Any decent spots in Navarre to catch some blue crabs. Have some family coming in town and they want to go. Going to be hand lining 


Sent from my iPhone using Tapatalk


----------



## Simonj31 (Mar 6, 2014)

Ive put traps out in front of the bathrooms/pavilion at Navarre park numerous times. Its very grassy and has always produced for me.


----------



## Saltlife Newb (Sep 10, 2017)

Simonj31 said:


> Ive put traps out in front of the bathrooms/pavilion at Navarre park numerous times. Its very grassy and has always produced for me.




Thanks boss. 


Sent from my iPhone using Tapatalk


----------



## Saltlife Newb (Sep 10, 2017)

Simonj31 said:


> Ive put traps out in front of the bathrooms/pavilion at Navarre park numerous times. Its very grassy and has always produced for me.

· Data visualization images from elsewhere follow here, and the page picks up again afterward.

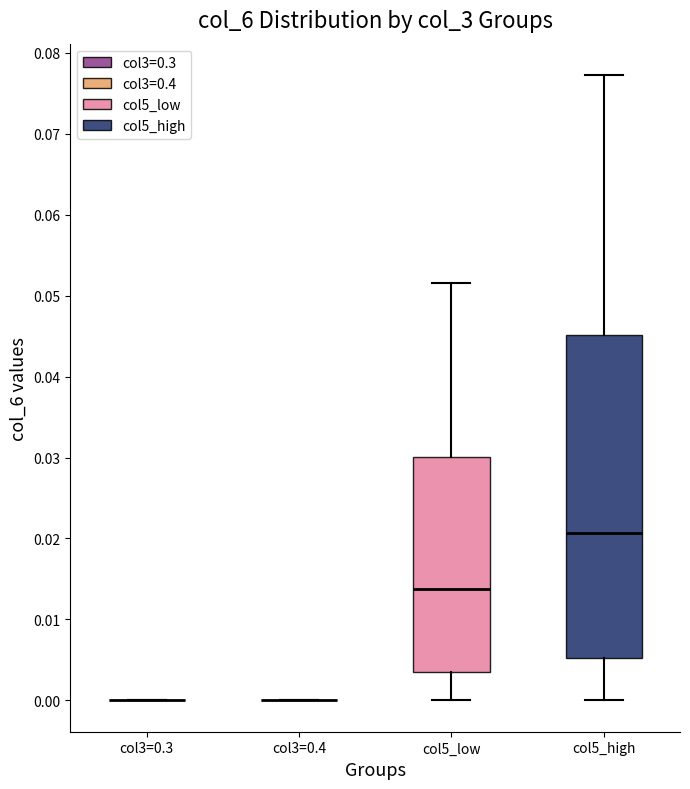

Which box is the tallest, from its lower edge to its upper edge?

col5_high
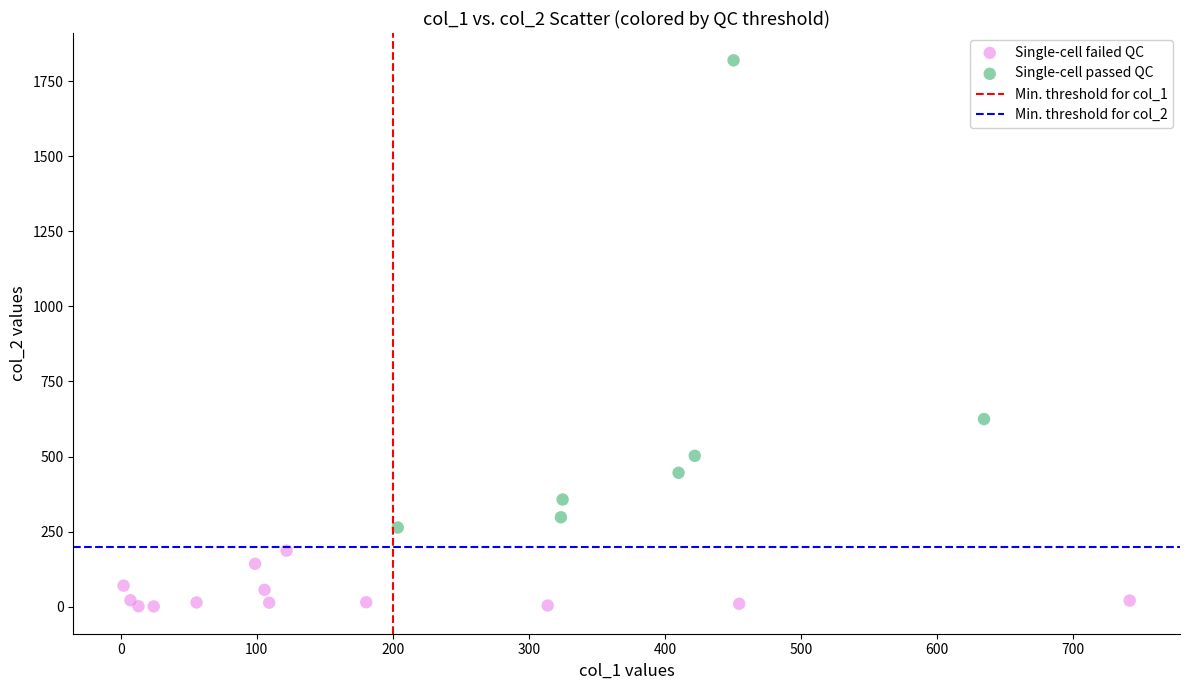

Which series reaches the maximum Y coordinate?

Single-cell passed QC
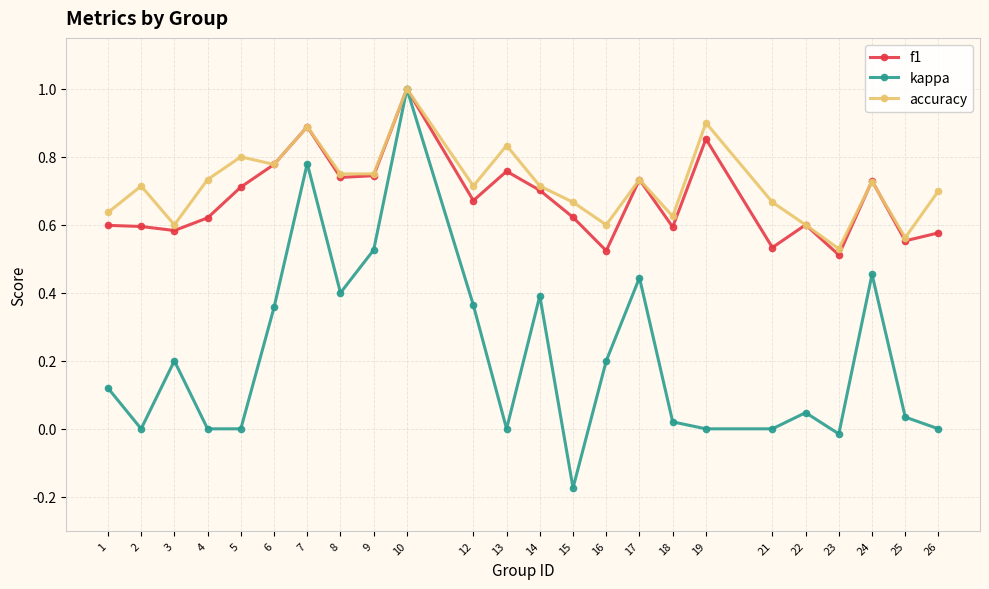

The accuracy series shows 0.8 at 22. True or false?

False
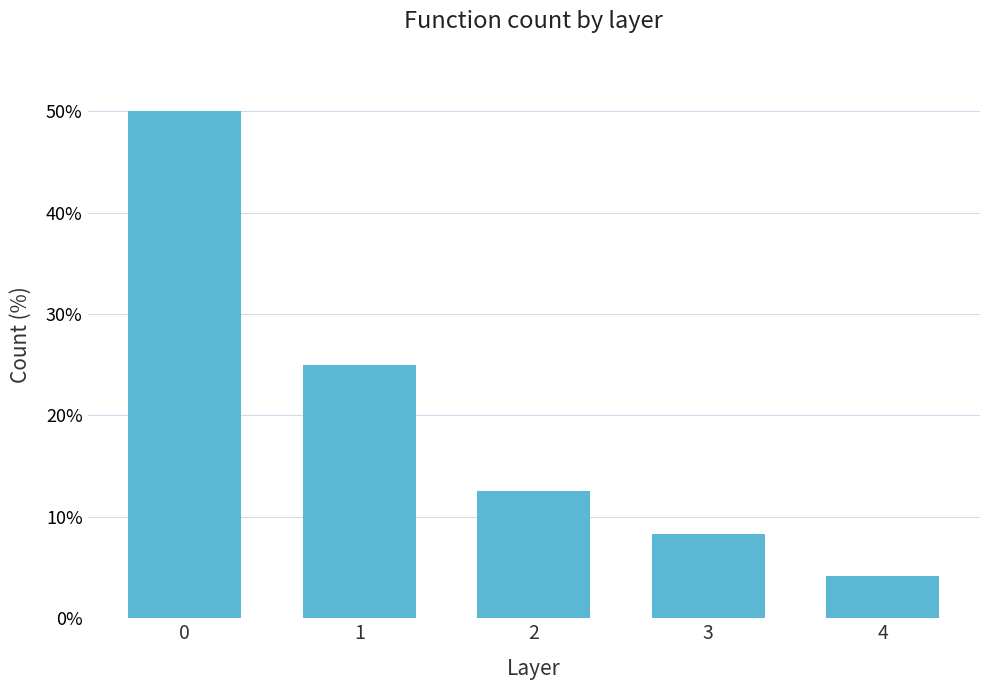

What is the difference between the maximum and minimum values?

45.8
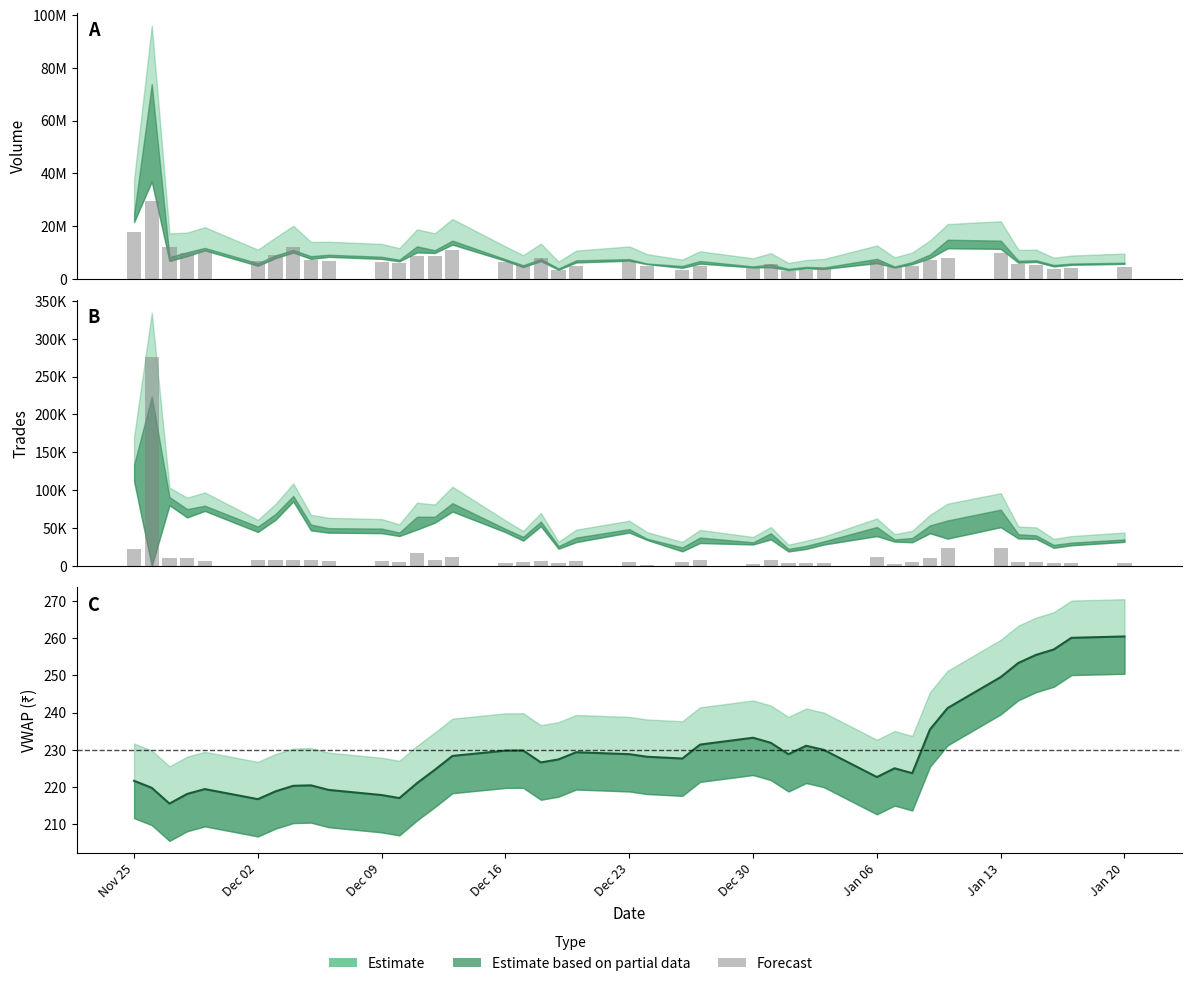

How many categories are shown in the chart?

40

Left at the stop sign once over the bridge 


Sent from my iPhone using Tapatalk


----------



## Simonj31 (Mar 6, 2014)

Saltlife Newb said:


> Left at the stop sign once over the bridge
> 
> 
> Sent from my iPhone using Tapatalk


Yes. Left at the light at the end of the bridge. Then on your left right before East River Smokehouse. I have NOT put traps there yet this year. But I just pulled these out of my traps near Hurlburt yesterday. Plenty of em around in the sound right now.


----------



## Saltlife Newb (Sep 10, 2017)

Simonj31 said:


> Yes. Left at the light at the end of the bridge. Then on your left right before East River Smokehouse. I have NOT put traps there yet this year. But I just pulled these out of my traps near Hurlburt yesterday. Plenty of em around in the sound right now.

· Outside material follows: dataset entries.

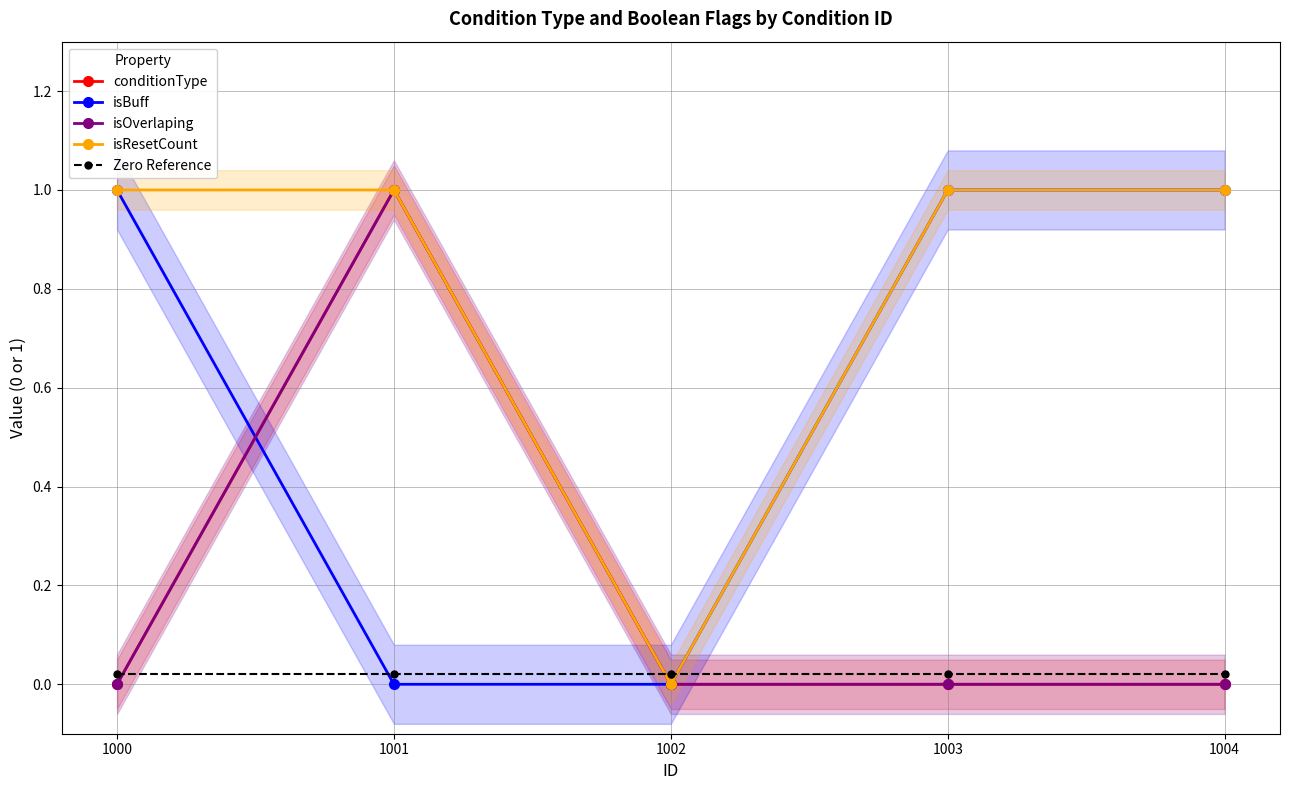

The conditionType series shows 0.0 at 1004. True or false?

True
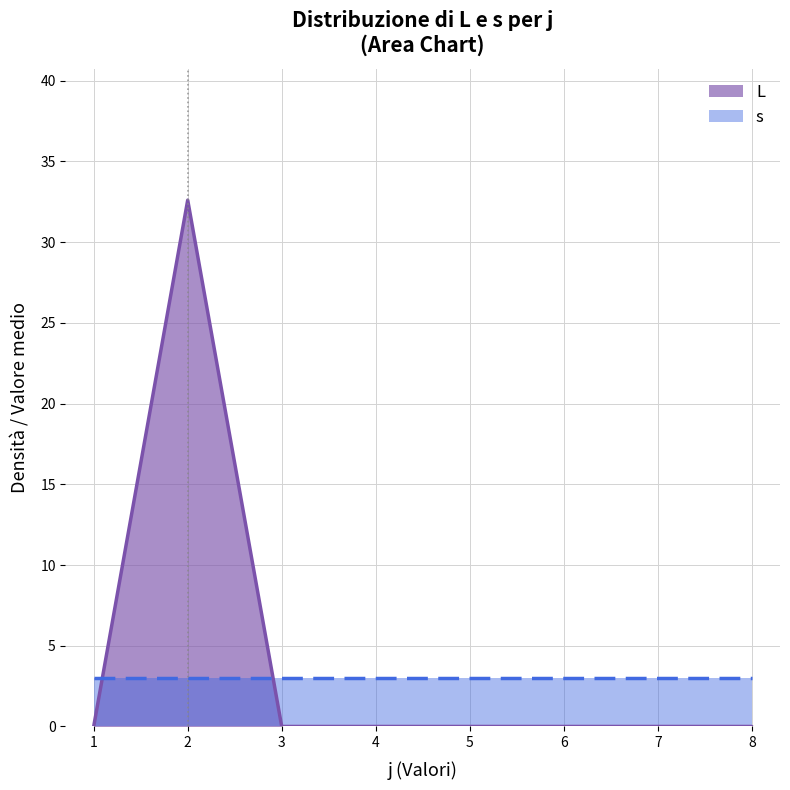

At which label does s reach its peak?

6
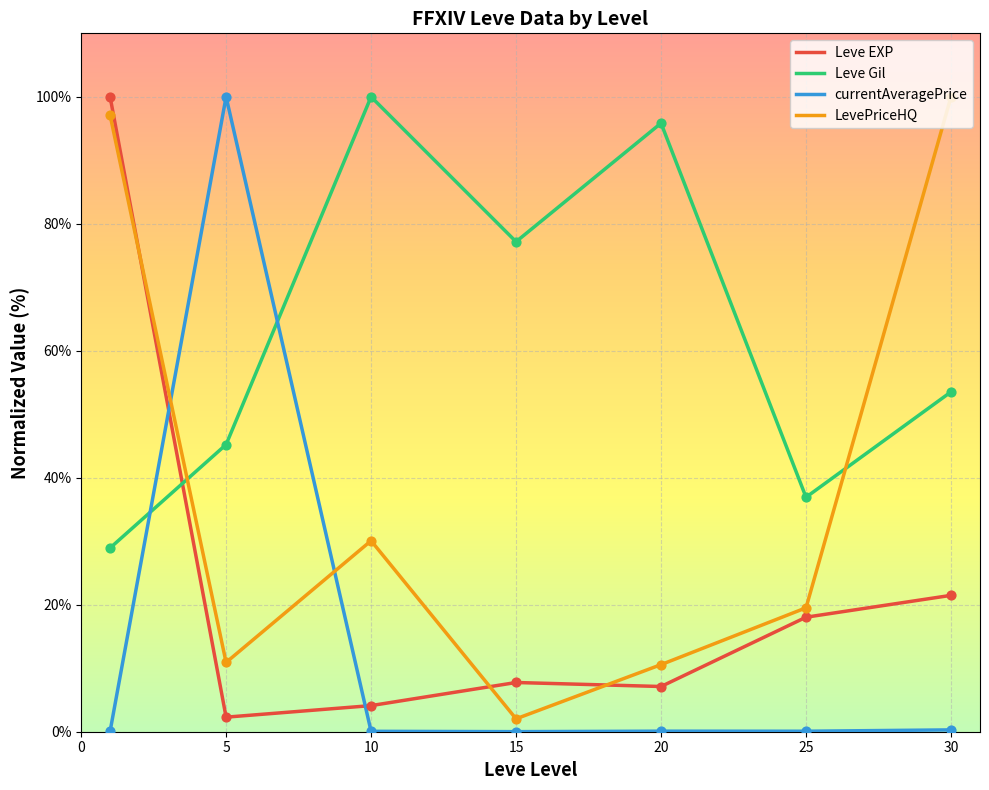

What is the maximum value shown in the chart?

100.0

Got cha. Those look nice. You soak your traps over night?


Sent from my iPhone using Tapatalk


----------



## Simonj31 (Mar 6, 2014)

24 hours on these.


----------



## Saltlife Newb (Sep 10, 2017)

Simonj31 said:


> 24 hours on these.




I be afraid some one is going to steal them 


Sent from my iPhone using Tapatalk


----------



## Simonj31 (Mar 6, 2014)

Ya that's an issue I haven't ran into yet. Im sure Im due.


----------



## Fishing Grandpa (Jul 2, 2017)

Simonj31 said:


> Yes. Left at the light at the end of the bridge. Then on your left right before East River Smokehouse. I have NOT put traps there yet this year. But I just pulled these out of my traps near Hurlburt yesterday. Plenty of em around in the sound right now.

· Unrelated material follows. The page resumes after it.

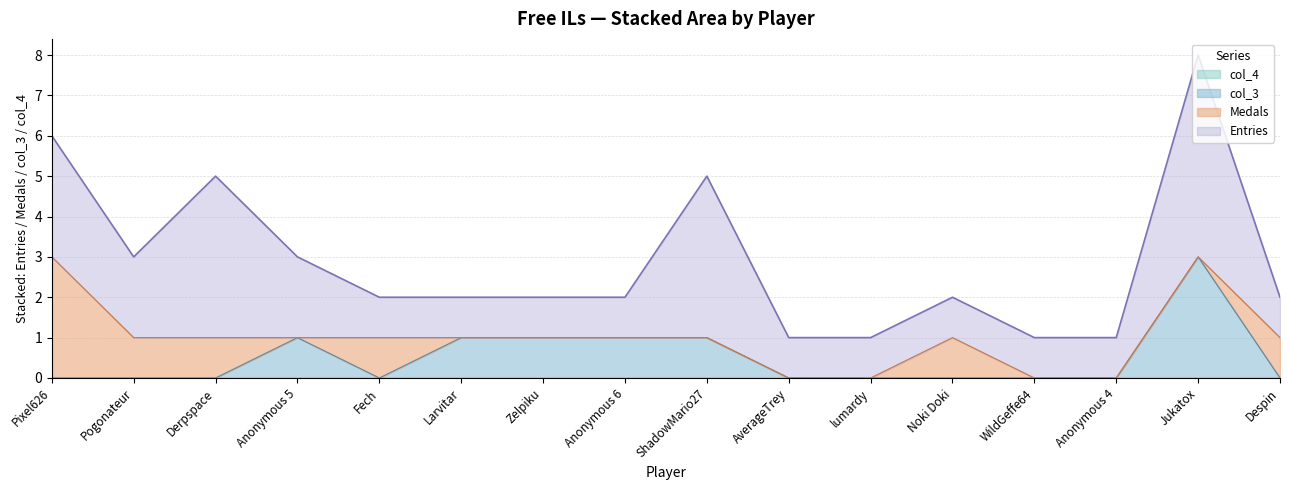

Which category has the highest value in the col_4 series?

Pixel626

 Wow, never caught them all cooked up like that!


----------



## Simonj31 (Mar 6, 2014)

Fishing Grandpa said:


> Simonj31 said:
> 
> 
> > Yes. Left at the light at the end of the bridge. Then on your left right before East River Smokehouse. I have NOT put traps there yet this year. But I just pulled these out of my traps near Hurlburt yesterday. Plenty of emaround in the sound right now.
> ...


That’s why it’s my secret spot! lol


----------